## Your goal
Could you format the entries below, from their start through the line containing "Reading left to", as a JSON list of strings with one string per line, skipping blank lines and leaving out the pictures?

## Exercise inputs
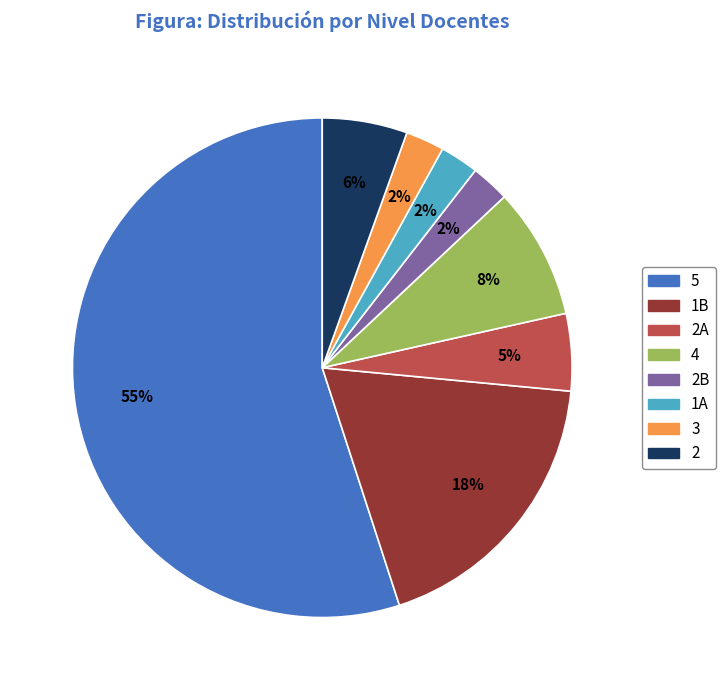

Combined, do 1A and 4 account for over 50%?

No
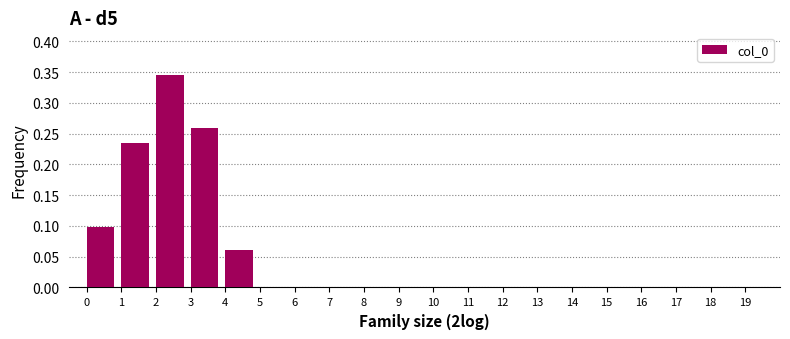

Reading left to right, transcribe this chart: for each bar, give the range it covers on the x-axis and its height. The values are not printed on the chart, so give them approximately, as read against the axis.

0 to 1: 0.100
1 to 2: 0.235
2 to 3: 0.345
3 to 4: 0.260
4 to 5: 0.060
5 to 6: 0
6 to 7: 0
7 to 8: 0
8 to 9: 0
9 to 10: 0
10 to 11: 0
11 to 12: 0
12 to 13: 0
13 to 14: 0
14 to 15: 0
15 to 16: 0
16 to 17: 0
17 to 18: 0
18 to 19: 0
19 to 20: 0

## Written answer
[
  "Combined, do 1A and 4 account for over 50%?",
  "No",
  "Reading left to right, transcribe this chart: for each bar, give the range it covers on the x-axis and its height. The values are not printed on the chart, so give them approximately, as read against the axis."
]